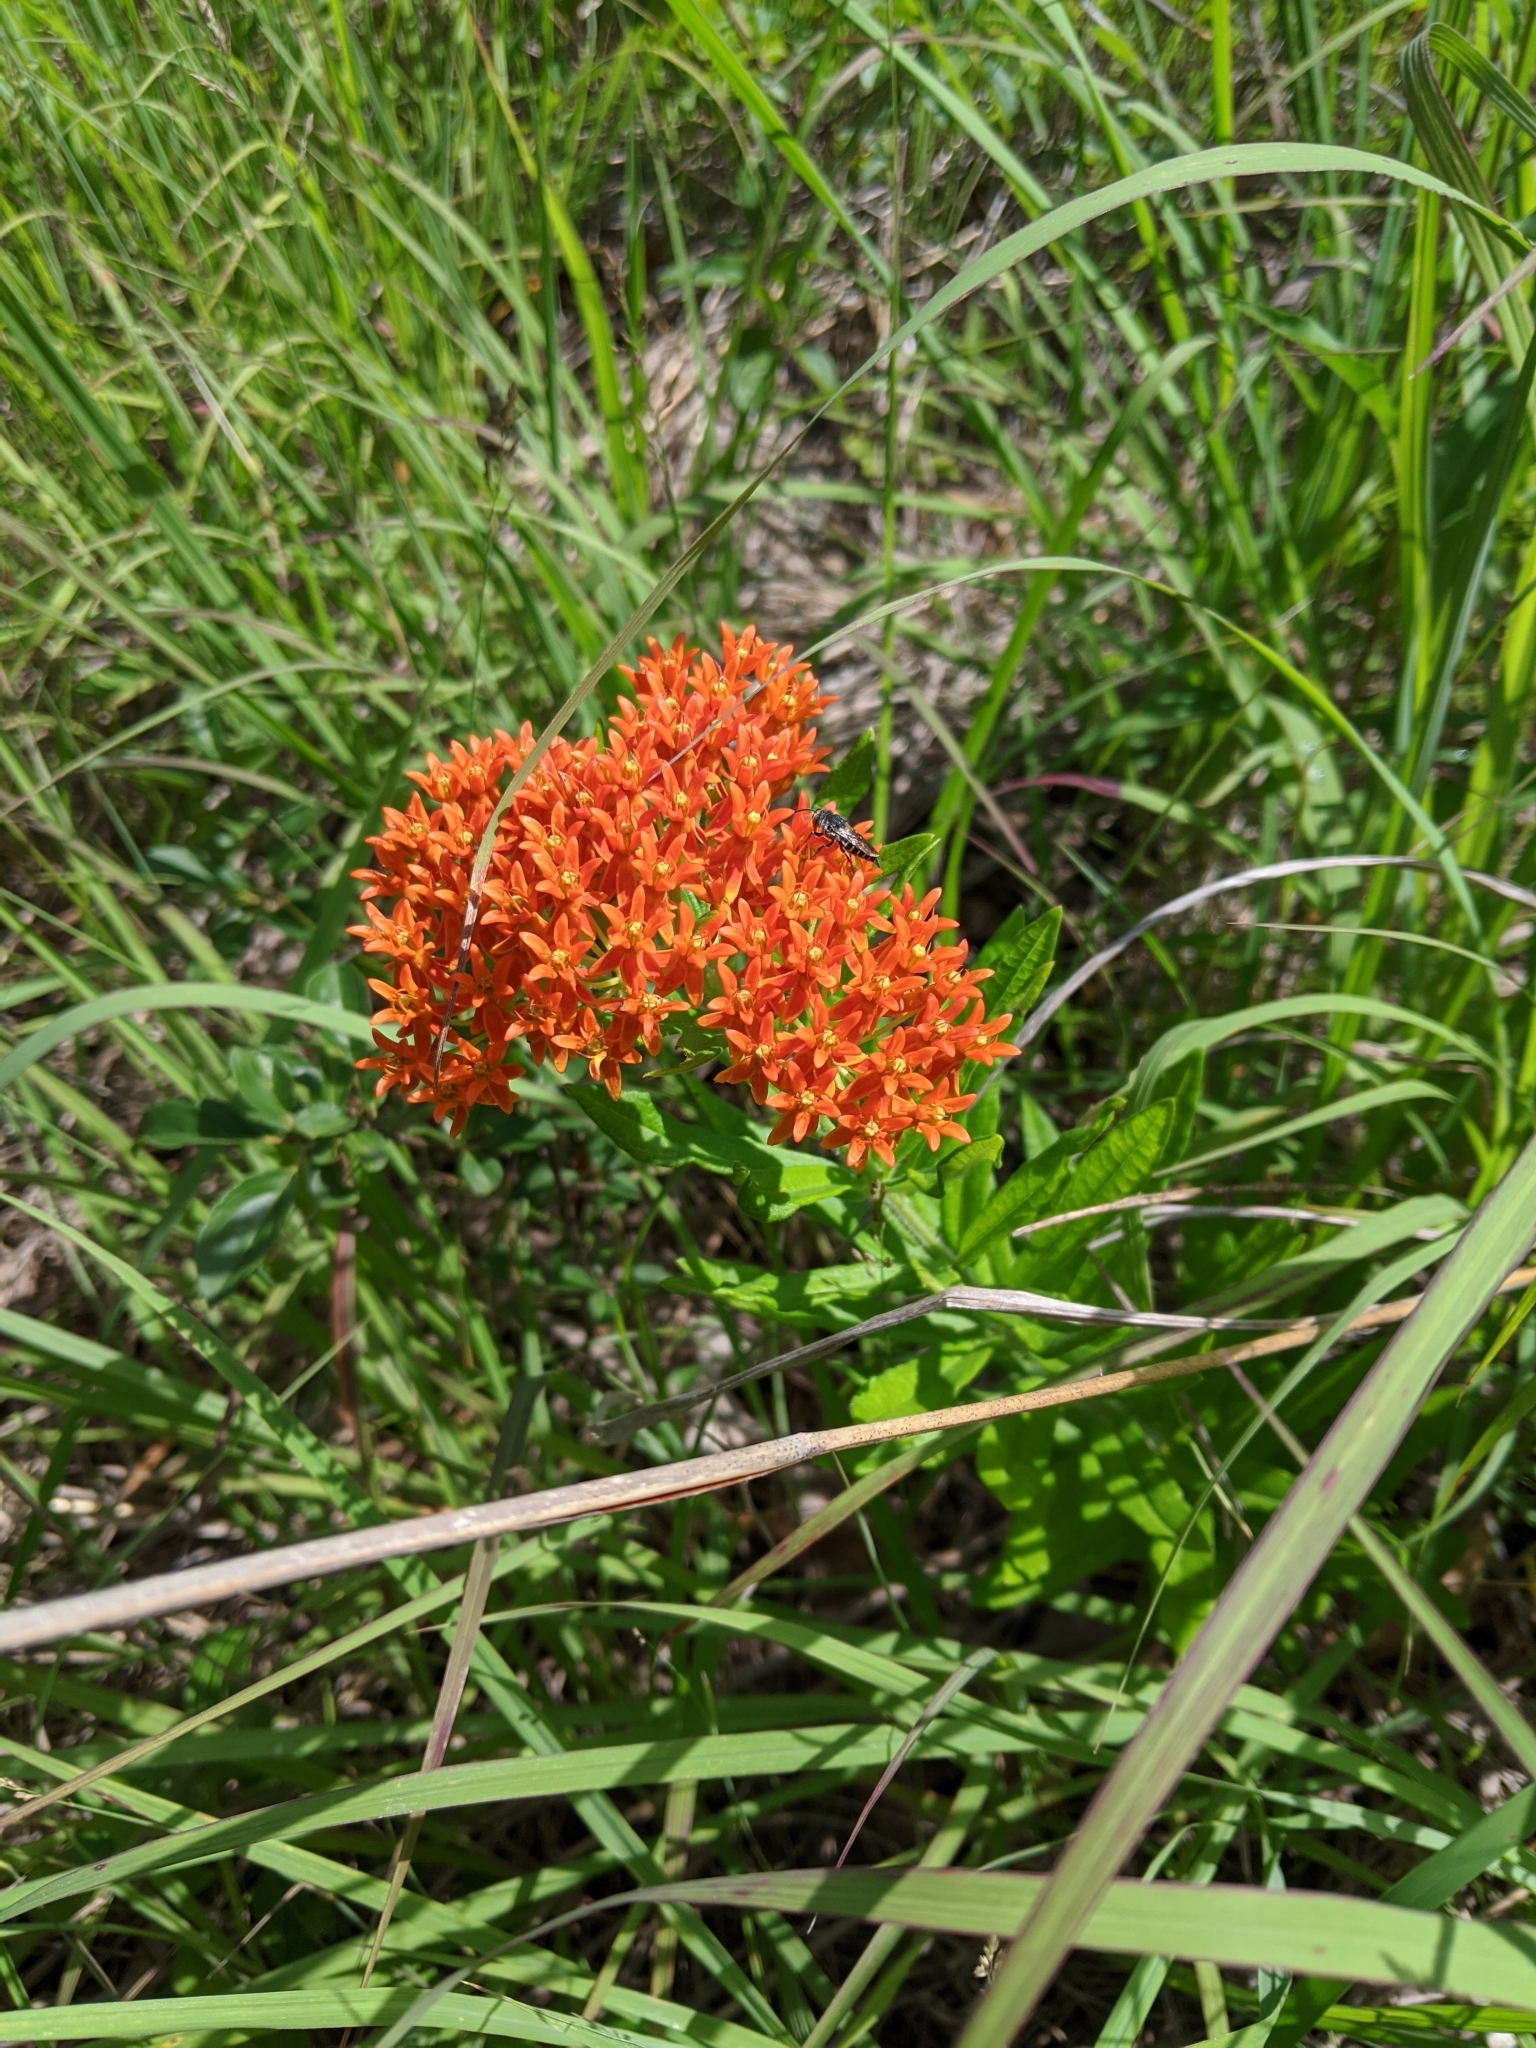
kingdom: Plantae
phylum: Tracheophyta
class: Magnoliopsida
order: Gentianales
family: Apocynaceae
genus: Asclepias
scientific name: Asclepias tuberosa
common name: Butterfly milkweed
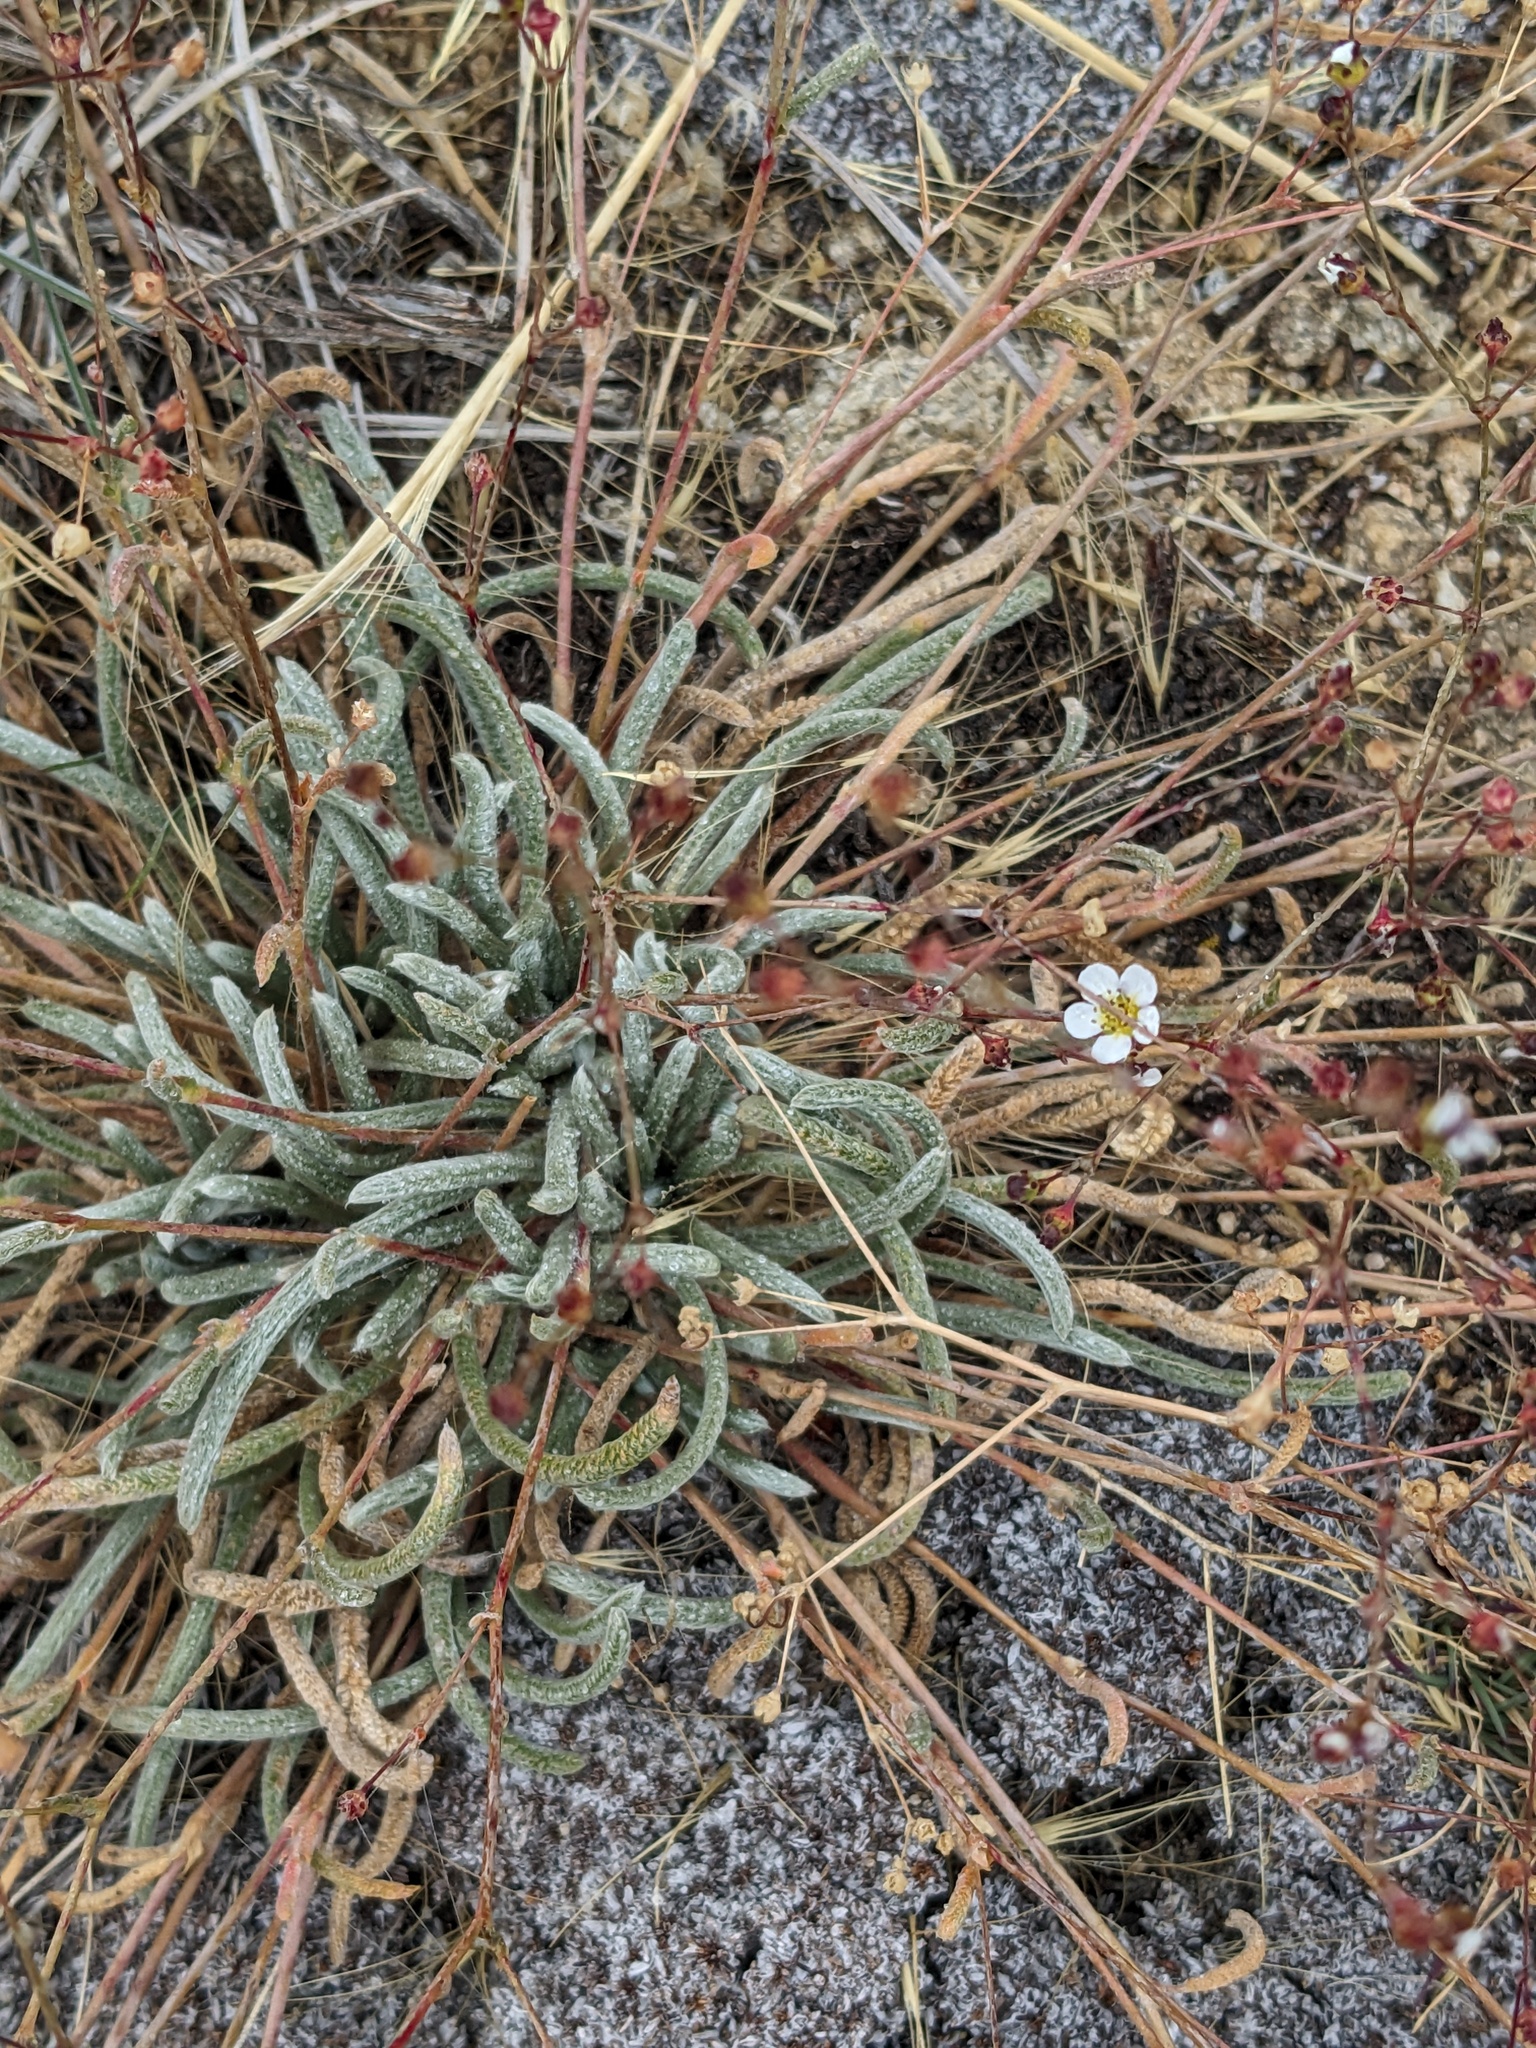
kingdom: Plantae
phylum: Tracheophyta
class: Magnoliopsida
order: Rosales
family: Rosaceae
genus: Potentilla
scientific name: Potentilla santolinoides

◆ **Stated goal**:
Rewrite all of the material above, replacing every "scientific name" with "species" and keeping everything else the same. Leave out the pictures.

◆ **Worked answer**:
kingdom: Plantae
phylum: Tracheophyta
class: Magnoliopsida
order: Gentianales
family: Apocynaceae
genus: Asclepias
species: Asclepias tuberosa
common name: Butterfly milkweed
kingdom: Plantae
phylum: Tracheophyta
class: Magnoliopsida
order: Rosales
family: Rosaceae
genus: Potentilla
species: Potentilla santolinoides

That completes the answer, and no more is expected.